…Вечер еще в самом начале, чуть смеркается, лишь на первом плане картины по берегу поползли длинные тени, начали терять четкость, сливаться в общую массу очертания деревьев, но река еще отражает нежные тона закатного неба.
Чуть элегическая, но мирная картина, вызывающая в памяти тютчевские строки:
…День догорал, звучнее пела
Река в померкших берегах.
И ты с веселостью беспечной
Счастливый провожала день;
И сладко жизни быстротечной
Над нами пролетала тень.
…Еще не упали за горизонт, громоздятся на небе тучи, пасмурно, на берегу безлюдно, но уже зарябил на воде откуда-то прорывающийся свет, словно мальчишка, рвущийся пошлепать по лужам, и буксир вдали на речной глади кажется ожившим, контрастирующим с покорно приткнувшимися к берегу почернелыми от ливня баржами. Кажется: вот-вот и выкатится откуда-то позднее солнце и все разом вспыхнет — и мокрые крыши, и дальние церковные купола, и кусты, и река…
«Любопытны работы Левитана…» — сообщает приятелю художник Виноградов в октябре 1889 года, особенно выделяя «последние его вещи». По мнению Поленовых, Левитан «громадно шагнул за это лето». А Чехов, по рассказу С. П. Кувшинниковой, сказал Левитану:
— Знаешь, на твоих картинах даже появилась улыбка.
Еще в одну из поездок в Саввинскую слободу Левитан как-то залюбовался монастырем в свете закатного солнца. И вот теперь, поехав из Плёса в Юрьевец, он нашел в окрестностях городка совсем небольшую и даже неказистую обитель. Она находилась в роще, за речкой, через которую тянулись лавы.

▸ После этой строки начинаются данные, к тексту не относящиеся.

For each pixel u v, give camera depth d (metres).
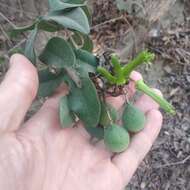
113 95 0.18
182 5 0.38
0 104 0.16
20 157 0.17
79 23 0.16
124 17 0.35
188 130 0.34
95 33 0.35
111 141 0.18
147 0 0.34
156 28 0.36
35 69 0.17
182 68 0.36
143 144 0.19
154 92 0.19
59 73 0.18
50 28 0.17
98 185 0.19
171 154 0.33
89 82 0.16
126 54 0.34
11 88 0.16
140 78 0.19
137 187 0.32
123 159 0.19
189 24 0.38
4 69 0.28
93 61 0.17
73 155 0.19
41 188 0.18
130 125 0.18
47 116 0.19
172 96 0.35
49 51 0.16
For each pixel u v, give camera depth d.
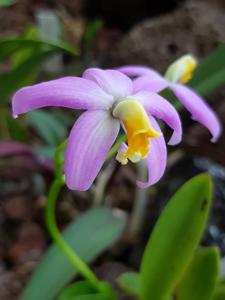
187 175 0.16
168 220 0.10
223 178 0.16
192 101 0.09
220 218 0.15
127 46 0.19
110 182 0.15
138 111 0.08
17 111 0.07
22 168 0.16
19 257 0.15
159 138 0.08
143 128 0.08
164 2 0.28
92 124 0.08
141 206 0.15
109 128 0.08
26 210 0.16
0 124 0.17
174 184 0.16
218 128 0.09
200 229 0.10
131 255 0.15
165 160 0.08
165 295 0.10
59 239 0.11
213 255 0.10
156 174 0.08
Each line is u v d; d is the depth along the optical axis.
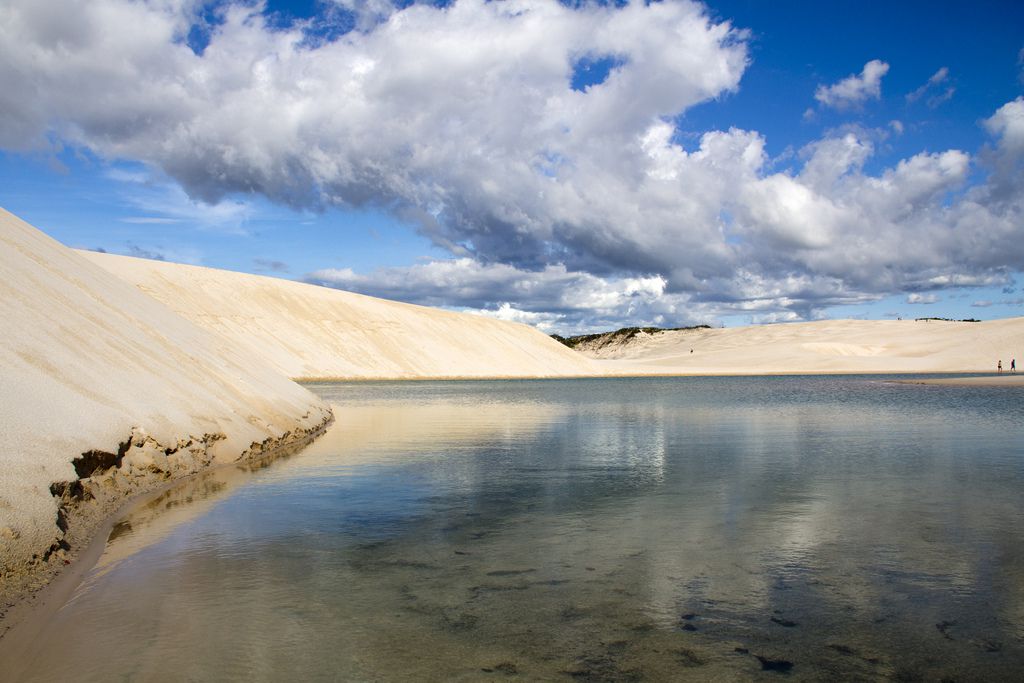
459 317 91.12
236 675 4.46
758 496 10.05
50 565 6.26
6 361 8.48
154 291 62.41
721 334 164.62
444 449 15.45
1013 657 4.77
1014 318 114.25
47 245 15.91
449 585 6.23
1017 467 12.44
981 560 6.86
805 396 37.03
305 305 74.44
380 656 4.76
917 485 10.77
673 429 19.77
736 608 5.66
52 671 4.48
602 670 4.58
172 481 10.62
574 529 8.21
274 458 13.88
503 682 4.39
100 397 10.01
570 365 92.75
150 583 6.18
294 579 6.35
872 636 5.11
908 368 96.62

Был такой же вечер, как тогда, в слободе. Левитан долго стоял на берегу, словно боясь, что если двинется вперед, по утлым лавам, очарование исчезнет.
Бывало, на охоте он видел вдали поднимающуюся над лесом колоколенку, но, когда добирался до того места, где, по его расчетам, она стоит, там ничего не оказывалось. Конечно, он просто пошел не той дорогой, но порой казалось, что церковь исчезла, на миг явившись глазу, как сказочная белая лебедь, присевшая передохнуть на озеро.
Монастырь в Юрьевце звался Кривоозерским и не числился в знаменитых. Казалось, что здесь должны жить люди вроде одного из персонажей чеховского рассказа «Святою ночью», «пересыпавшего свои акафисты цветами, звездами и лучами солнца». Как будто предвидя появление излюбленных нестеровских героев, Чехов писал: «Этого симпатичного поэтического человека… я представляю себе робким, бледным, с мягкими, кроткими и грустными чертами лица. В его глазах, рядом с умом, должна светиться ласка и… едва сдерживаемая, детская восторженность…».
Левитан же был одним из первых ценителей «Пустынника» и «Видения отроку Варфоломею».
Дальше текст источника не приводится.